Elévation est, troisième niveau. Traces visibles d'une ancienne baie partiellement obstruée.
L’avant-toit se compose de deux rangs de génoises qui se prolongent sur l’élévation de la maison suivante au nord. Cependant, un deuxième niveau d’avant-toit, simplement constitué d’un débord de tuiles, est dissimulé au-dessus du précédent et rend compte d'une différence de hauteur entre les deux maisons.
Elévation est. Vue de la toiture.
La façade arrière, à l’ouest, témoigne de nombreux remaniements.
Elévation ouest, deuxième, troisième et quatrième niveaux.
Le premier niveau est accessible par une porte encadrée de briques et couverte d'un arc déprimé. Au nord de celle-ci, un petit jour en pierre de taille calcaire éclaire la pièce.
Elévation ouest, premier niveau. Porte de l'ancienne étable.Elévation ouest, premier niveau. Jour à gauche de la porte de l'étable.
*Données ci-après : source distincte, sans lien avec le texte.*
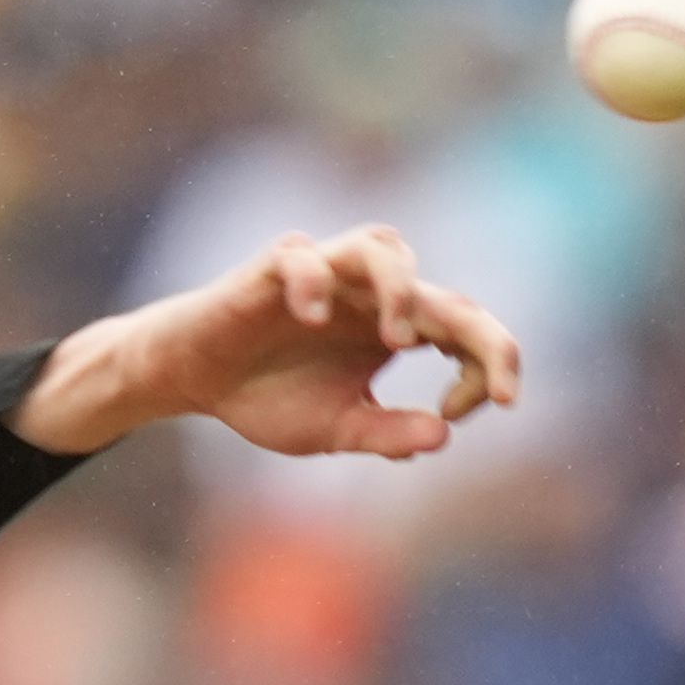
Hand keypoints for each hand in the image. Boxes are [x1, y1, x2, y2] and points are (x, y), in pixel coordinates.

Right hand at [7, 224, 521, 458]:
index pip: (465, 328)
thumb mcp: (335, 429)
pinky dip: (312, 280)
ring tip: (400, 339)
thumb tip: (441, 438)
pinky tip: (312, 317)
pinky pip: (299, 258)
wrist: (195, 381)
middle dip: (478, 333)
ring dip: (401, 288)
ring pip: (381, 245)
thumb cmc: (269, 396)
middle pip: (440, 289)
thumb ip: (385, 434)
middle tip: (489, 382)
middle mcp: (369, 293)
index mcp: (395, 327)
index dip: (489, 363)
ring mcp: (325, 275)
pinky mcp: (271, 271)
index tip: (479, 409)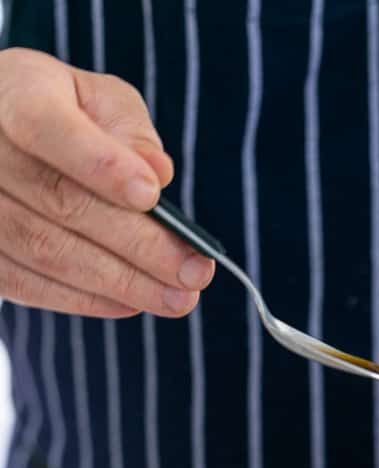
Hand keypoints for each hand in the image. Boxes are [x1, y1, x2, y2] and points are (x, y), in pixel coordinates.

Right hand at [0, 48, 213, 317]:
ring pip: (47, 252)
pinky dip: (88, 299)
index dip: (100, 164)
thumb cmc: (64, 116)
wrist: (2, 140)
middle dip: (139, 245)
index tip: (151, 195)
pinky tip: (134, 301)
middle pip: (61, 202)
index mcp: (14, 93)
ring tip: (179, 298)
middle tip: (196, 273)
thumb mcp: (98, 101)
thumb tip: (157, 172)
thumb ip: (129, 129)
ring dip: (123, 283)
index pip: (46, 127)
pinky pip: (31, 285)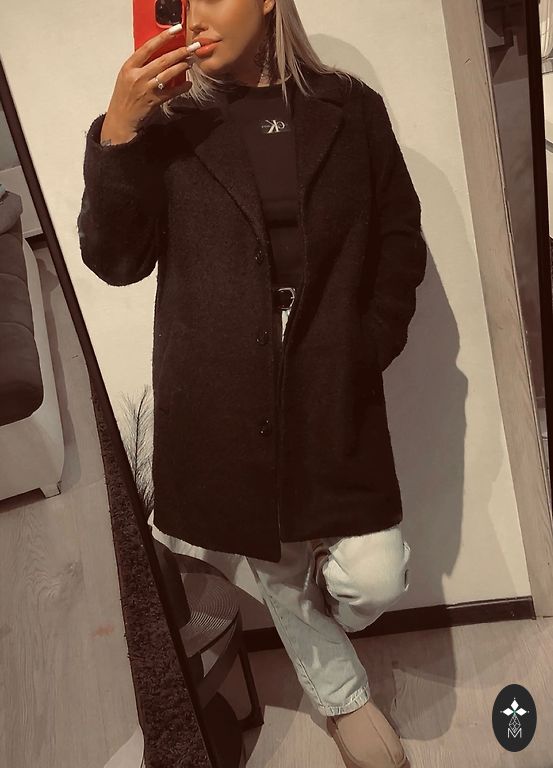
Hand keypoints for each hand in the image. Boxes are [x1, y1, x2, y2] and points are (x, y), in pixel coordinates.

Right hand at [101, 25, 196, 143]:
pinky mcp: (154, 101)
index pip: (147, 47)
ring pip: (168, 74)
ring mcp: (146, 89)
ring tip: (190, 62)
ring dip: (181, 67)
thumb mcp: (127, 76)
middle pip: (162, 60)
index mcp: (129, 66)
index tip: (175, 30)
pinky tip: (188, 84)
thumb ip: (140, 66)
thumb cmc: (125, 96)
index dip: (163, 37)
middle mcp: (137, 76)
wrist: (121, 119)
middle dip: (178, 52)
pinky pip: (172, 92)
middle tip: (190, 48)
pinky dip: (182, 87)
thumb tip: (158, 54)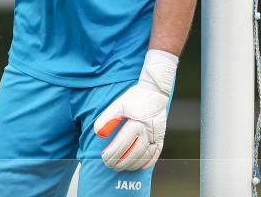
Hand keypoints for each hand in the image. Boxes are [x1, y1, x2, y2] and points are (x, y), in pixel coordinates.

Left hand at [93, 50, 177, 171]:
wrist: (155, 92)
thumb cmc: (135, 98)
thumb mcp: (118, 105)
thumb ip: (107, 119)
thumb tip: (99, 134)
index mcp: (136, 125)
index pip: (122, 145)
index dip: (111, 154)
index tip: (103, 157)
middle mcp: (148, 133)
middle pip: (133, 154)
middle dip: (120, 162)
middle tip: (110, 165)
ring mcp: (156, 136)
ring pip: (144, 157)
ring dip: (132, 165)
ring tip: (121, 167)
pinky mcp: (161, 137)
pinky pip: (156, 153)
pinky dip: (148, 162)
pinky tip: (140, 166)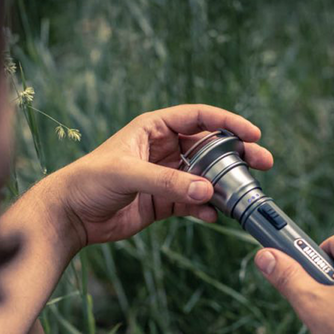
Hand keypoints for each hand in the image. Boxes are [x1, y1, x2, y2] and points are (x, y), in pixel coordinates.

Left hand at [50, 104, 272, 247]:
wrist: (71, 215)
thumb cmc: (90, 181)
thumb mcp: (128, 174)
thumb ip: (168, 183)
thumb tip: (207, 192)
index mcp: (153, 128)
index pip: (198, 118)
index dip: (227, 122)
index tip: (253, 133)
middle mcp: (163, 149)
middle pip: (208, 147)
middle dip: (235, 154)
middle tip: (262, 162)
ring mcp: (165, 177)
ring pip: (203, 177)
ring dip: (223, 184)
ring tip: (243, 194)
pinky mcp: (162, 202)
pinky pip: (191, 202)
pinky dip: (205, 208)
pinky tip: (214, 215)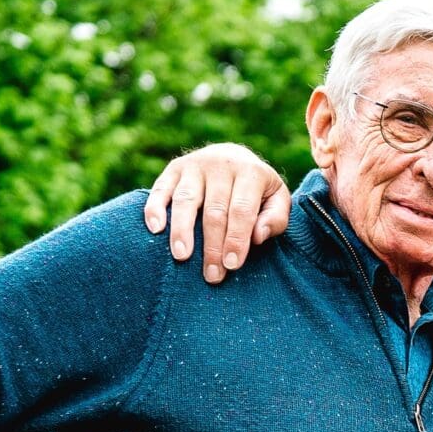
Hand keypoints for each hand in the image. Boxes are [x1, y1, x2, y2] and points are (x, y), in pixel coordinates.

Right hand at [144, 144, 290, 283]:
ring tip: (182, 256)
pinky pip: (161, 188)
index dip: (236, 239)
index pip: (242, 211)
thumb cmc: (258, 189)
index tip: (232, 265)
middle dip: (212, 245)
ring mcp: (194, 164)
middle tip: (212, 274)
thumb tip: (258, 237)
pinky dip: (155, 208)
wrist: (234, 156)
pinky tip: (156, 229)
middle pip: (214, 211)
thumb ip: (275, 218)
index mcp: (250, 172)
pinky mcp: (174, 167)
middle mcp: (221, 165)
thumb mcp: (277, 198)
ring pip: (186, 200)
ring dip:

Le deuxième niveau se démarque du niveau précédent : situé en avant du mur inférieur, sa maçonnerie est bien assisée et présente des moellons réguliers. Ce changement semble indiquer l’arrachement d’un élément de maçonnerie entre le premier et le second niveau, sur toute la largeur de l’élévation, qui pourrait correspondre à un ancien passage couvert sous voûte. Cette hypothèse est renforcée par la présence, au sud du deuxième niveau, d’une porte avec un encadrement en pierre de taille calcaire aux arêtes vives et couverte d’un linteau sur coussinets (celui au nord a été partiellement aplani), dont la partie basse a été visiblement diminuée, sans doute lors de l’arrachement du passage couvert. Cet étage a été percé en son centre, après coup, d’une baie façonnée couverte d’un linteau en bois.
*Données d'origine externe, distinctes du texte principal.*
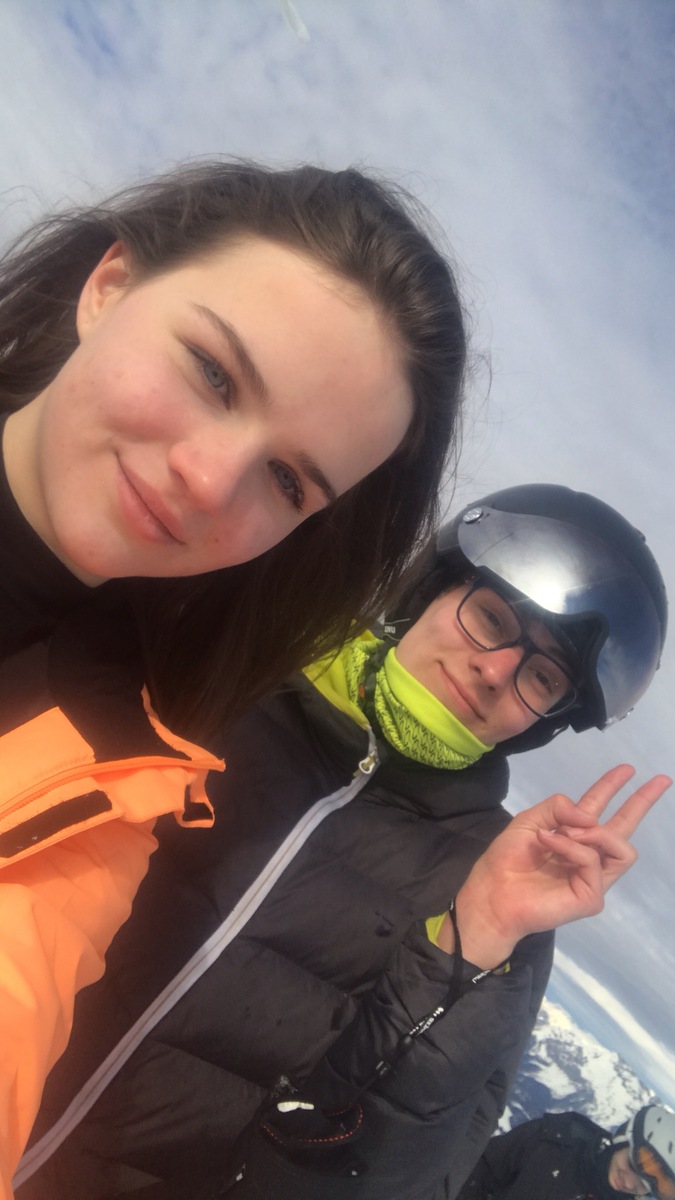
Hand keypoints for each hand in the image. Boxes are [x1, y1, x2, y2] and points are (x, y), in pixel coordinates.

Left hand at [446, 765, 670, 968]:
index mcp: (572, 835)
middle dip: (642, 802)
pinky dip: (571, 847)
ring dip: (596, 831)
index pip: (598, 808)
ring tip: (566, 832)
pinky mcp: (591, 896)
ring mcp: (593, 877)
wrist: (492, 893)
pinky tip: (550, 845)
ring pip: (621, 846)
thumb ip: (558, 808)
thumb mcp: (530, 821)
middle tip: (662, 781)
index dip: (611, 786)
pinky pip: (592, 860)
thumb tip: (589, 815)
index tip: (628, 769)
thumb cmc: (507, 860)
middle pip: (625, 827)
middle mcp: (587, 855)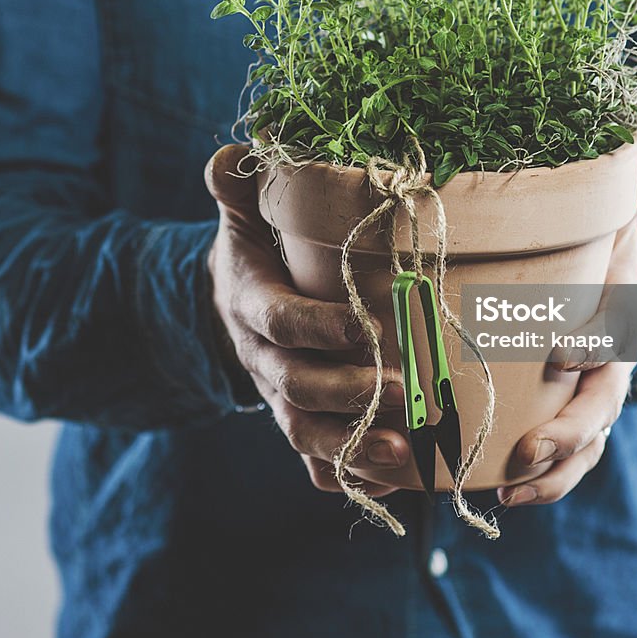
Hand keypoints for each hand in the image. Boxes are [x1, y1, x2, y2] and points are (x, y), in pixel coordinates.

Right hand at [205, 145, 410, 495]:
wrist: (233, 307)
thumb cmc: (255, 255)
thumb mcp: (240, 219)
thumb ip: (236, 189)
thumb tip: (229, 155)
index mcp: (252, 306)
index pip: (281, 321)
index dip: (318, 328)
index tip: (365, 326)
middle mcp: (265, 361)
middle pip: (298, 389)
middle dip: (350, 394)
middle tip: (407, 392)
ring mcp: (281, 398)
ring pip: (308, 434)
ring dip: (356, 448)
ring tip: (407, 455)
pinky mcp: (300, 421)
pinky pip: (317, 461)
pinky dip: (349, 476)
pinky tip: (393, 482)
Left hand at [499, 130, 636, 506]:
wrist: (601, 289)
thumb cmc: (600, 251)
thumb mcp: (613, 215)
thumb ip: (633, 184)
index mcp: (618, 312)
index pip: (612, 331)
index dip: (590, 343)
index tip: (558, 353)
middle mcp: (608, 365)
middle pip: (598, 406)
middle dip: (568, 430)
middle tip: (529, 448)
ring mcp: (588, 399)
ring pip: (584, 447)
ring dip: (551, 472)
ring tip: (508, 489)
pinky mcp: (563, 420)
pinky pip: (562, 462)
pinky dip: (539, 482)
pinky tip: (498, 494)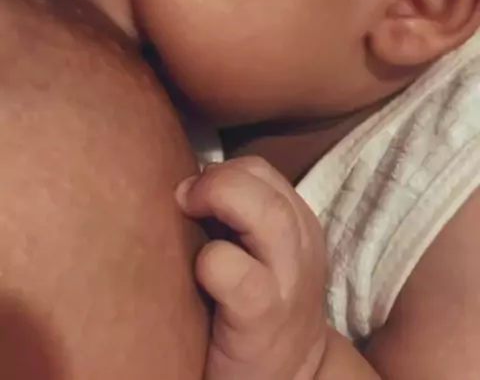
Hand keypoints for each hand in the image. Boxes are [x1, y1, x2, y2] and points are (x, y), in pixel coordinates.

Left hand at [176, 156, 327, 379]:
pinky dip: (213, 261)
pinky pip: (240, 275)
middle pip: (263, 179)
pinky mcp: (264, 320)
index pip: (260, 170)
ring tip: (188, 216)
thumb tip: (182, 182)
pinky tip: (199, 271)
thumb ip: (234, 216)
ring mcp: (287, 283)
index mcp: (297, 224)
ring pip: (268, 215)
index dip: (221, 170)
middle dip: (217, 178)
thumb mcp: (258, 254)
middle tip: (183, 200)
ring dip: (219, 200)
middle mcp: (300, 247)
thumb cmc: (252, 309)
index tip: (191, 194)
Elévation ouest, deuxième, troisième et quatrième niveaux. Détail de l'arrachement de la maçonnerie entre le premier et le deuxième niveaux. Elévation ouest, deuxième niveau. Porte avec linteau sur coussinets et piédroits à arêtes vives.
Au-dessus, deux corbeaux monolithes ont été installés aux extrémités de la façade, probablement pour soutenir un étage à encorbellement qui prenait naissance à partir du troisième niveau et était renforcé par une rangée de lauzes calcaires toujours en place.
Elévation ouest, deuxième niveau. Détail du corbeau monolithe et de la rangée de lauzes calcaires.
Trois baies disparates ont été aménagées au troisième niveau, après l’arrachement de l’encorbellement. Enfin, le dernier niveau est ajouré d’une baie centrale à l’origine plus large qu’elle ne l'est aujourd'hui, comme l’indique la base moulurée en quart de rond qui se prolonge sur les côtés, mais aussi les restes de linteaux monolithes noyés dans la maçonnerie. Trois corbeaux en pierre inégaux scandent ce niveau. Il est possible qu’ils aient eu une fonction de reposoir pour les oiseaux sous d’anciens trous de pigeonnier aujourd’hui disparus, comme cela s’observe sur d’autre maisons du village (référence du dossier : IA06004279). L’avant-toit de cette élévation est constitué d’un larmier en lauzes calcaires dont les dimensions varient. La maison est coiffée d’une toiture à longs pans, couverte de tuiles creuses.
Elévation ouest, troisième et quatrième niveaux.
Si la distribution intérieure ne doit sans doute pas être associée à l’organisation originelle de la maison, les volumes intérieurs et leurs différentes fonctions sont toujours identifiables. L’étage de soubassement, probablement une étable, est constitué d’une pièce unique couverte d’une voûte en berceau plein-cintre. Un escalier tournant a été installé dans l’angle nord-ouest et permet d’accéder au rez-de-chaussée surélevé dédié au commerce. A ce niveau, un escalier droit en front de parcelle, séparé de la pièce par une cloison, a été installé dans l’axe de la porte piétonne et dessert les deux niveaux supérieurs, dédiés au logis.
Etage de soubassement, ancienne étable. Vue de volume prise de l'ouest.